By Samuel Estreicher
Ride-hailing apps are surging in popularity, but the legal status of drivers who earn a living from them remains unresolved. Companies like Uber and Lyft contend that, because drivers are independent contractors and not employees under the US’s various labor and employment laws, any attempt to form unions or bargain collectively for higher wages violates antitrust laws.
Until now, that assumption has been widely shared — but it’s based on a failure to understand why concerted activity by workers is protected against antitrust liability. Labor’s antitrust shield was established by the 1914 Clayton Act, in which Congress determined that “the labor of a human being is not an article in commerce.” A two-year-old Seattle ordinance, now in federal litigation, provides an opportunity for courts to extend these century-old labor rights to workers in the digital economy.
Conventionally, only workers defined as “employees” are viewed as having the right to organize without violating antitrust laws. Individuals are considered employees only if their boss can control when and how they do their work — what is called the common law’s “right to control” test.

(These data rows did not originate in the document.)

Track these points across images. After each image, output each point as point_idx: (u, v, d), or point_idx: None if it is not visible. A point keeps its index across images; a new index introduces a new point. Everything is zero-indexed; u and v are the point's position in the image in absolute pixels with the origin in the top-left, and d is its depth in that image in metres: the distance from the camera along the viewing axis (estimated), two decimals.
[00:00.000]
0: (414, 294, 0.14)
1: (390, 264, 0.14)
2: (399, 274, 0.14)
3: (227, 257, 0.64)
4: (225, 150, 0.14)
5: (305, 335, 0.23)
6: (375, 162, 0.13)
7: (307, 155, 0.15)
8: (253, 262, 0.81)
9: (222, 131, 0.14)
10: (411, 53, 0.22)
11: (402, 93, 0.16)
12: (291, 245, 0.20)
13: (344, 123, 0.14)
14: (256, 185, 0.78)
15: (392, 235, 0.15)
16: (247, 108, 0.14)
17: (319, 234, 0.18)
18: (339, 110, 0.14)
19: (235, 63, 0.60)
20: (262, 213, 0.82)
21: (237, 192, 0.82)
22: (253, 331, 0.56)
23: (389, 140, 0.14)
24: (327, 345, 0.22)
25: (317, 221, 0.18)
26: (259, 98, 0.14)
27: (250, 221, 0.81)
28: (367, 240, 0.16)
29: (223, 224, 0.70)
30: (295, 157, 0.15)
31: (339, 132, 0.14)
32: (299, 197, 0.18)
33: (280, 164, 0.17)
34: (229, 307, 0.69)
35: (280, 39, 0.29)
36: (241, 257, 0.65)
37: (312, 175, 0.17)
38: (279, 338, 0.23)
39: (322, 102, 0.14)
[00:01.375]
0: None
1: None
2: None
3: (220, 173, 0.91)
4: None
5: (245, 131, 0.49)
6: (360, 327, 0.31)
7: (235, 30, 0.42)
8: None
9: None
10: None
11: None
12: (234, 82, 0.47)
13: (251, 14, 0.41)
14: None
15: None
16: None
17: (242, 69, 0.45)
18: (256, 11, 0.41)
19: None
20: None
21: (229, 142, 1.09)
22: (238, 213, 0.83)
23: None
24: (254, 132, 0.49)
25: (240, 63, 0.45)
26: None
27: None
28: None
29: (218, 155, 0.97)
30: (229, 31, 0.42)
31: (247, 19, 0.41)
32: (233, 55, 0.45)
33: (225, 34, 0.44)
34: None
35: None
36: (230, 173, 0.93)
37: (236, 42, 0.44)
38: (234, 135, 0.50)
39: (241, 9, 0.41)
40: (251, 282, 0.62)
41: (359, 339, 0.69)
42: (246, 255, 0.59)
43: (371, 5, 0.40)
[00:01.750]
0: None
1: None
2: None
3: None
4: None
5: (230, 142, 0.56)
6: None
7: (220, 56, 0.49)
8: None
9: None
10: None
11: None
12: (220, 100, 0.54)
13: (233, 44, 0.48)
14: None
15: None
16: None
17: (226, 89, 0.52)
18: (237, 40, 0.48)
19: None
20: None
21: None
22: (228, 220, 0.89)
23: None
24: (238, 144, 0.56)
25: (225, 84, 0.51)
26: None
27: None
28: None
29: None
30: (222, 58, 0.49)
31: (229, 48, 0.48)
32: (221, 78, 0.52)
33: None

Under this view, people who provide their products or services directly to the public are prohibited from banding together with peers to try to raise wages and improve working conditions. For all intents and purposes, these independent contractors are considered business owners. They can form associations to share information and lobby for their interests — like the so-called Freelancers Union — but cannot form an organization that insists on collective bargaining. Allowing businesses to join together with competitors to fix prices or carve up markets, the argument goes, represents a combination against the welfare of consumers.
How should Uber and Lyft drivers be treated? Smartphone apps have enabled companies to enlist huge workforces without assuming the responsibility of controlling when and how the work is being done. Uber drivers receive no employee benefits, no right to form unions, no protection from employment discrimination, and no workers’ compensation or unemployment insurance — all because they are not statutory employees under the “right to control” test.